Si, au cours de semaines démentielles où l’on pouvait craindre le pire à tout moment, l’irréparable n’a pas eu lieu, si les jours des farouches lutteurs qui ont rompu nos chaînes ne furent jamais sérieusement en danger, ils le doivent pour beaucoup au chef des "= SS", à "Grimaud assassin" ! Ce petit homme courtois et fluet, au verbe rare, droit et souriant, par ailleurs licencié ès lettres et diplômé d’histoire, dirigea par la suite le cabinet de Gaston Defferre et veilla à l’application en France de la convention européenne sur la prévention de la torture.

Le grand commis infatigable et cultivé n’est plus à la fête. Un préfet, c’est de l’institutionnel : barbant. Le show comme le bizz n’en ont plus que faire. Et quelle est sa marge de manoeuvre, entre l’Europe qui stipule et la région qui exécute ? C’est seulement par temps de crise, tourmente, grève ou émeute, qu’il redevient indispensable. Le haut fonctionnaire désintéressé, le directeur d’administration plaçant le bien commun au-dessus des partis et des sondages est entré au purgatoire et l’abaissement de l’Etat n’a pas fait son bonheur. Envoyée par le fond avec les vestiges du gaullo-communisme exécré, l’idée peu lucrative du service d’intérêt général, voire de la mission, n’attire plus les jeunes ambitieux surdoués qui, au sortir des écoles, se dirigent là où il y a de la lumière. Les parachutes font envie : ils sont d’or ; les placards rebutent : trop dédorés. C’est devenu un lieu commun - au sociologue critique et au modernisateur acritique - que de brocarder la noblesse d’Etat, ignorante du marché et des vraies valeurs de compétitivité. Sus aux bureaucrates, vive l’autogestion, criait-on au Quartier latin sous les lacrymogènes. Honte à l’étatisme, à l’immobilisme, à la société disciplinaire et castratrice... Vieille tradition hexagonale : mettre la flèche à gauche pour tourner à droite. La bascule du public au privé s’est officialisée dans les années 1980. Le passage obligé du lévite par l’administration s’est raccourci. Hauts magistrats, conseillers d’Etat, inspecteurs des finances ne pantouflent plus la soixantaine mais la quarantaine venue. Quand l’Etat est à terre, l’argent est sans maître. Et magnétise les impatiences comme les imaginaires.
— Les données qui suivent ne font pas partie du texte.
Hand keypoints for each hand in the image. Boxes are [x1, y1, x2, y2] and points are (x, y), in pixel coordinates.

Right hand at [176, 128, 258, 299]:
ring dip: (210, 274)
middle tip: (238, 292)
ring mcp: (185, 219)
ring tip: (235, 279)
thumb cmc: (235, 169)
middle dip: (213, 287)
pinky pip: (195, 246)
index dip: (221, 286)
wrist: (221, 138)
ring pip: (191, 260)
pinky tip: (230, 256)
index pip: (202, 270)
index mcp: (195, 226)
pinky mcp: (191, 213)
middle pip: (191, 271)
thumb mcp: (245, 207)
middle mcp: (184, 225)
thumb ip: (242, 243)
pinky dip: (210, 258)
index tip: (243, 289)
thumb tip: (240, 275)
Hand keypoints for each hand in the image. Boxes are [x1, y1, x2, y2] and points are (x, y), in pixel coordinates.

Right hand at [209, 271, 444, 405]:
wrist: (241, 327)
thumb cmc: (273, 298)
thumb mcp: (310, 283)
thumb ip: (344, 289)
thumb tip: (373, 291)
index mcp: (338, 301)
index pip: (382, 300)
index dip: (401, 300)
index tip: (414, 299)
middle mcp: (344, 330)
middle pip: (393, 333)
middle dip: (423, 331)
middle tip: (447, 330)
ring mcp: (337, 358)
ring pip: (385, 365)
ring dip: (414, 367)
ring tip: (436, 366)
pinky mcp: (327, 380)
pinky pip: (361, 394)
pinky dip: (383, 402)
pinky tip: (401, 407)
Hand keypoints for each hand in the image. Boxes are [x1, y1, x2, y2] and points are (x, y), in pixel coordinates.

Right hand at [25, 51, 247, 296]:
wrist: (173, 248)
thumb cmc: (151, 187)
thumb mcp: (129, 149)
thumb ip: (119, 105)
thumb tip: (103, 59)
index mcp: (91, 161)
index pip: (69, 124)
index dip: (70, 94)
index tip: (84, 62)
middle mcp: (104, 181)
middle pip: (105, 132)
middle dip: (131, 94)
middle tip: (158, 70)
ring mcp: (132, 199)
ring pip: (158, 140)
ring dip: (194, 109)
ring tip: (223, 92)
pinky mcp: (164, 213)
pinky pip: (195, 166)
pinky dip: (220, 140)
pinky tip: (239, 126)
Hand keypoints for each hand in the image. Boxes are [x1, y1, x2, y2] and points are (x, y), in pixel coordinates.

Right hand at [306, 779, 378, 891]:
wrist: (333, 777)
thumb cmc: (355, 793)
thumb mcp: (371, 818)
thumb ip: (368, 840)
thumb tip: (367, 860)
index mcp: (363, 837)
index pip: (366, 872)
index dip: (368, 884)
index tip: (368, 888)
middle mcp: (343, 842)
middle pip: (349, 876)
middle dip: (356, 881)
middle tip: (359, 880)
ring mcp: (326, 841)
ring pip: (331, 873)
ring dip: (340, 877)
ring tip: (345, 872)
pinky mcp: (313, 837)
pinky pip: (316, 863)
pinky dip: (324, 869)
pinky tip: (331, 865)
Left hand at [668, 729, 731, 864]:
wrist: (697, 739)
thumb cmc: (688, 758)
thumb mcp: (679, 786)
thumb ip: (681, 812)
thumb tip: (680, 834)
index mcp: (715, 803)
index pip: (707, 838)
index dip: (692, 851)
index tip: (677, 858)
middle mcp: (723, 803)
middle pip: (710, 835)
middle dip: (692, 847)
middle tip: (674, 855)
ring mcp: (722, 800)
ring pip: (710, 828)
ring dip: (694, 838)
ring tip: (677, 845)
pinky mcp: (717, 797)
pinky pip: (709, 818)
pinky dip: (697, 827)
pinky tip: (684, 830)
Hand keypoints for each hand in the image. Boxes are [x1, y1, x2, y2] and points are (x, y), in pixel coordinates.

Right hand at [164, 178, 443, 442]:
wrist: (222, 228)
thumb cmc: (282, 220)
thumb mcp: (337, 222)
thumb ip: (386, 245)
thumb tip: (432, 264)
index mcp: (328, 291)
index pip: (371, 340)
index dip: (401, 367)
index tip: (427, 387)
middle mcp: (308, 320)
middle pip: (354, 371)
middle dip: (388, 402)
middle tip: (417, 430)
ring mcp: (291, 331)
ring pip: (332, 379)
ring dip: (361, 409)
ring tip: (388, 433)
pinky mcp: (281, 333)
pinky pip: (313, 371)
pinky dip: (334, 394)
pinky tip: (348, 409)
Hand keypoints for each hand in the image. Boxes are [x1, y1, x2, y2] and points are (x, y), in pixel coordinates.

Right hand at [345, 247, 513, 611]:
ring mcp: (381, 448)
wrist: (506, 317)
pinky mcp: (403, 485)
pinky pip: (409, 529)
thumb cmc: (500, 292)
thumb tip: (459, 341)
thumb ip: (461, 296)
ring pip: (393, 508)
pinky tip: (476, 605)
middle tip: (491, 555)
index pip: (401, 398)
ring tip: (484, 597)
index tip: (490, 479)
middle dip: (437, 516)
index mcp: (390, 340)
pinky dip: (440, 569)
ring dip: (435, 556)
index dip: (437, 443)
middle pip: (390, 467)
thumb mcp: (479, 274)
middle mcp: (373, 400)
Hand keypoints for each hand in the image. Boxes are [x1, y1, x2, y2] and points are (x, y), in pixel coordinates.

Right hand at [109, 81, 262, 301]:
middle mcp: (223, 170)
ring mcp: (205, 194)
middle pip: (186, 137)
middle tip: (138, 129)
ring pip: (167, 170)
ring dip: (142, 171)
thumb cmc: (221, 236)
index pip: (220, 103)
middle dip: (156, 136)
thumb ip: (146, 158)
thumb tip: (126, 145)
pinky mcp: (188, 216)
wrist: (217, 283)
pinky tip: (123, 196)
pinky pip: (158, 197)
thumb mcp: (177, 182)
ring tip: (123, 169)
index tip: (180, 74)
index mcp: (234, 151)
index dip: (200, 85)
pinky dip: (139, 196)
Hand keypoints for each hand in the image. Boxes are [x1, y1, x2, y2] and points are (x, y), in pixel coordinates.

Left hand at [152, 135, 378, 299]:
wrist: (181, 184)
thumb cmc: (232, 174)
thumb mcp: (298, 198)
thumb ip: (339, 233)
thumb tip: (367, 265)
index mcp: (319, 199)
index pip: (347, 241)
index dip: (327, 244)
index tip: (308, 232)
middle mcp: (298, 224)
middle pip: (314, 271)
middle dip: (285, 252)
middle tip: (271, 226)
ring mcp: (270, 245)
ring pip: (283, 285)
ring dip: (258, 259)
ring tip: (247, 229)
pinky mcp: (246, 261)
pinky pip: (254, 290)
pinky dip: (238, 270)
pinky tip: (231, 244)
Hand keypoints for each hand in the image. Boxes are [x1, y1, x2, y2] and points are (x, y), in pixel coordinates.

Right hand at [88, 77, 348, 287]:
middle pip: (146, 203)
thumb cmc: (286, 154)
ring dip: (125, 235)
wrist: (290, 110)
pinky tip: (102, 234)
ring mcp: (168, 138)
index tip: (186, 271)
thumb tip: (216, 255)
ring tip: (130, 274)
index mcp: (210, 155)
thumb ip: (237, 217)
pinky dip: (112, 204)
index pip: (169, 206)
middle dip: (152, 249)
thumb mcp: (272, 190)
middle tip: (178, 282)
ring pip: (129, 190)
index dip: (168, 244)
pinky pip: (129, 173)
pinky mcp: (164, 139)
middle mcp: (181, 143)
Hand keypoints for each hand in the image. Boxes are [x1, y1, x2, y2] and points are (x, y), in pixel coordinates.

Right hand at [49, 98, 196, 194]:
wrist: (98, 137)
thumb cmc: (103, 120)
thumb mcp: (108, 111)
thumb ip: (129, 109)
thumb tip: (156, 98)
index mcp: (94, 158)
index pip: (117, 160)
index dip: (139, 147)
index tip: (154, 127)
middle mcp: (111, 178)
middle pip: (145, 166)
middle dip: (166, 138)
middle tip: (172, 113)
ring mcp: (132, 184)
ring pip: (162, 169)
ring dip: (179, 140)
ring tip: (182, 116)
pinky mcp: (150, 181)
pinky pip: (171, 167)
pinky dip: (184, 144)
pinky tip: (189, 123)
1968-2008. Vicissitudes des grandeurs temporelles. Antigone et Créon ont échangé splendeur et misère. Les ex-trublions font désormais autorité ; les préfets, quand ils n’ont pas péri d’une balle dans le dos, ont dépéri. Le costume à feuilles de chêne évoque Fouché ou Papon. Comme s’il n’y avait pas eu, comme s’il n’y avait pas encore, dans les grises bâtisses du chef-lieu, des Jean Moulin, des Raymond Aubrac, des Maurice Grimaud. N’est-ce pas pour beaucoup grâce à ces disgraciés de l’écran et du micro, ces Petit Chose de la comptabilité nationale que la République française n’est pas encore tout à fait "l’Etat libre associé" (nom officiel de Porto Rico) qu’appellent de leurs voeux les zélés de la Françamérique ?

Revenez-nous vite, M. Grimaud. La rue s’agite et le printemps arrive. Sait-on jamais. On va avoir besoin de vous.

Régis Debray est écrivain, directeur de la revue "MédiuM".